Twenty minutes later I find myself at a corner table in Beach Cafe, an Upper East Side burger joint that counts actress Liza Minnelli and former New York mayor Rudy Giuliani among its patrons. With its checkered tablecloths and eccentrically coiffured clientele, it feels ideal for a scene in The Godfather — Part IV. “It’s kind of a casual place for A-listers who want to be out of the limelight,” proprietor Dave Goodside tells me. He selects my table carefully. On the wall next to it hangs a framed New York Post front page about Stone’s resignation from his official role in Trump’s campaign last August. These days he acts as a chief informal adviser to the tycoon and former reality TV star.
“I thought about whether to cancel lunch,” says Stone, 64, as he strolls in a few minutes later. “But then I thought, ‘Wait a second. Why?’” Wearing a tailored linen jacket and the kind of silky dark tie popular in 1970s nightclubs, Stone cuts a distinctive figure. His frame is lean and his blue eyes are sharpened by a head of shock-grey hair.
I have heard a great deal about his attack-dog manner, so I am on my guard. As a college Republican in the early 1970s, Stone was a self-described “dirty trickster” for Richard Nixon’s infamous Creep (Committee to Re-elect the President), a campaign that culminated in the Watergate scandal. Alongside his life as a Washington lobbyist in the 1980s and 1990s, Stone has been engaged in political skulduggery ever since. Among his books are Jeb! and the Bush Crime Family (2016), The Clintons’ War on Women (2015) and The Man who Killed Kennedy: the Case Against LBJ (2013).

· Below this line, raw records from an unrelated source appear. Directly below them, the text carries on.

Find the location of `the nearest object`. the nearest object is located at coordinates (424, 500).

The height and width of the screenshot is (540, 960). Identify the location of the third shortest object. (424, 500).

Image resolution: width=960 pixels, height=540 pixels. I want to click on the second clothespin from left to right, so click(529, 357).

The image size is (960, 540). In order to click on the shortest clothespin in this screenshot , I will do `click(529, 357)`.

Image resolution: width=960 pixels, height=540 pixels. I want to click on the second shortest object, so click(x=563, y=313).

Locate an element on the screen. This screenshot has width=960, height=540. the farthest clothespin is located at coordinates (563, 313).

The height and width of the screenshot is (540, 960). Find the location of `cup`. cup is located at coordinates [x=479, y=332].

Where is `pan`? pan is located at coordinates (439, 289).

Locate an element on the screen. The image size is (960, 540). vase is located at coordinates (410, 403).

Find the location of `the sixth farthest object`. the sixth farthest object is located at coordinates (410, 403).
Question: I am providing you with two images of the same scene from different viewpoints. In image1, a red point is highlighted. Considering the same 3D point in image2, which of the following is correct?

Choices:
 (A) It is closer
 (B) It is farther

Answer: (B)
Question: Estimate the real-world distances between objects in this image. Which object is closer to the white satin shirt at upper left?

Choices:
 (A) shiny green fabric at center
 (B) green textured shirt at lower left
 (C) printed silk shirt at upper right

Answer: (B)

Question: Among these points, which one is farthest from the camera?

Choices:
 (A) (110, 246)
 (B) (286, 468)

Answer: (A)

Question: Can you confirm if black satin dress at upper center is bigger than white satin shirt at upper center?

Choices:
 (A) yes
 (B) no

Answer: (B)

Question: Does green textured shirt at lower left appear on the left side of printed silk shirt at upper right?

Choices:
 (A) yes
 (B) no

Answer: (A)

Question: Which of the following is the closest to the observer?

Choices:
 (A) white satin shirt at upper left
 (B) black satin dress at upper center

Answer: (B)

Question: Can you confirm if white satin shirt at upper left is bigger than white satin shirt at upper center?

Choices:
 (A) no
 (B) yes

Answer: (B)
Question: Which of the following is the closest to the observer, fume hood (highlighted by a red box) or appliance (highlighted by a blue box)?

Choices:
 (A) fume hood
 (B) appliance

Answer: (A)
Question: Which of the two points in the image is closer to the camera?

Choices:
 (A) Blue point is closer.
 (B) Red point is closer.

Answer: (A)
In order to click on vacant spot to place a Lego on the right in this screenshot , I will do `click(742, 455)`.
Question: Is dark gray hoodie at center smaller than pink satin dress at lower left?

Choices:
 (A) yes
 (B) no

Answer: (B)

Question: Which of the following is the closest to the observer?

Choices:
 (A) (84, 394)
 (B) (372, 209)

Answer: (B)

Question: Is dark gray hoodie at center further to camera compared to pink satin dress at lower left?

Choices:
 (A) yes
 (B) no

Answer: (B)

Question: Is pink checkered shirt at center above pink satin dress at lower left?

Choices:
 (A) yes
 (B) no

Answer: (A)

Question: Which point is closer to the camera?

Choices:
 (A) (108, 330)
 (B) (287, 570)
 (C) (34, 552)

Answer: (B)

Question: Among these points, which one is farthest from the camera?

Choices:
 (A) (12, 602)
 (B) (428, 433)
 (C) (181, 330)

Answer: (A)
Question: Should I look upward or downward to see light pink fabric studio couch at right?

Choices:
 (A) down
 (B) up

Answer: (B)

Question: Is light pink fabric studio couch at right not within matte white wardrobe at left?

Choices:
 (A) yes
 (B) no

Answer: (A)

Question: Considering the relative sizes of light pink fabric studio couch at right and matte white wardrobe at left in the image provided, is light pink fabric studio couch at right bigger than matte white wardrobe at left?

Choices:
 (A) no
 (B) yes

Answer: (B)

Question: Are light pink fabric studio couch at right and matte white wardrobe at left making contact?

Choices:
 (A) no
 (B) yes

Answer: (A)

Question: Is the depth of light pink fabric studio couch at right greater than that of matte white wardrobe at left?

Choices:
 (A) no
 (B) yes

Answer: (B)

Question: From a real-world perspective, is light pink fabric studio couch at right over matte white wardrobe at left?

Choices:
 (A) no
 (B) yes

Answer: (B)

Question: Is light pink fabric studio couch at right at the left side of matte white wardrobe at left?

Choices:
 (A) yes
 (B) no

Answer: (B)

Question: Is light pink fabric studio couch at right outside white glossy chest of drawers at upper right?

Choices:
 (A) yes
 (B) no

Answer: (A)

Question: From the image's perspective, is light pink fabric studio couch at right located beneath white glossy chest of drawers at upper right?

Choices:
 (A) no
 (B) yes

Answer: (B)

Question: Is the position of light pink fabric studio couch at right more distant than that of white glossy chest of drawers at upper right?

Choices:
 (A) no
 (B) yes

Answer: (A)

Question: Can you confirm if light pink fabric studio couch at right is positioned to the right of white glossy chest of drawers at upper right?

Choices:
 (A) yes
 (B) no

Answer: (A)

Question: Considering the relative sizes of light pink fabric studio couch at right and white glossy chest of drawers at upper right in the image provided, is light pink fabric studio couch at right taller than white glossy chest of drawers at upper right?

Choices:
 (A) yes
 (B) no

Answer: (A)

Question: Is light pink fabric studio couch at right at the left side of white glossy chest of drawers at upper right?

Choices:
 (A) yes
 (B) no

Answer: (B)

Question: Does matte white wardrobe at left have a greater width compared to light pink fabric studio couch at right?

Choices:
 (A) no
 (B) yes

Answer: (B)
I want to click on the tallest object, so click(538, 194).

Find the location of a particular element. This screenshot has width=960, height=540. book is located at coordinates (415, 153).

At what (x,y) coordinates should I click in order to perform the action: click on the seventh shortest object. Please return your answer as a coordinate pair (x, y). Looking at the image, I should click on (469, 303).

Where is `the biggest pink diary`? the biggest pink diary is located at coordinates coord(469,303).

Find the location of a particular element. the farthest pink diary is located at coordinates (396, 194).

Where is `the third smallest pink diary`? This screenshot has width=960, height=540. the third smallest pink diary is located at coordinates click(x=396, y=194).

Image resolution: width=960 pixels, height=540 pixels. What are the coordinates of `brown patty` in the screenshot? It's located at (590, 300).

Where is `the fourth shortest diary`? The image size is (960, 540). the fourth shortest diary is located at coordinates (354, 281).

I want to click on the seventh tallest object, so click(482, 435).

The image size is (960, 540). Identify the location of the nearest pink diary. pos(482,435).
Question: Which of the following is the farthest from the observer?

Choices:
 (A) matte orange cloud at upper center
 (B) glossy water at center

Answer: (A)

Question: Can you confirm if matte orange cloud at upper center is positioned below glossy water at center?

I ask whether his resignation from Trump’s campaign last year was just for show. “That’s a slight overstatement,” says Stone, who talks at the speed of a sports commentator. Like Trump, he tends to jab the air when making a point, and these also come fast and furious. “It was clear to me that Trump had his own vision of how to be nominated. It was not a vision I shared. He never took a single poll, he was shooting from his gut the entire time — no analytics, no targeting, no paid media of any kind. He decided to bet the ranch on a communications strategy that consisted of doing as many interviews as you could jam in one day, then framing his rallies as media events that enticed the cable channels to cover them in a kind of commercial worth millions of dollars that we don’t have to pay,” he says. “I didn’t think that could work.”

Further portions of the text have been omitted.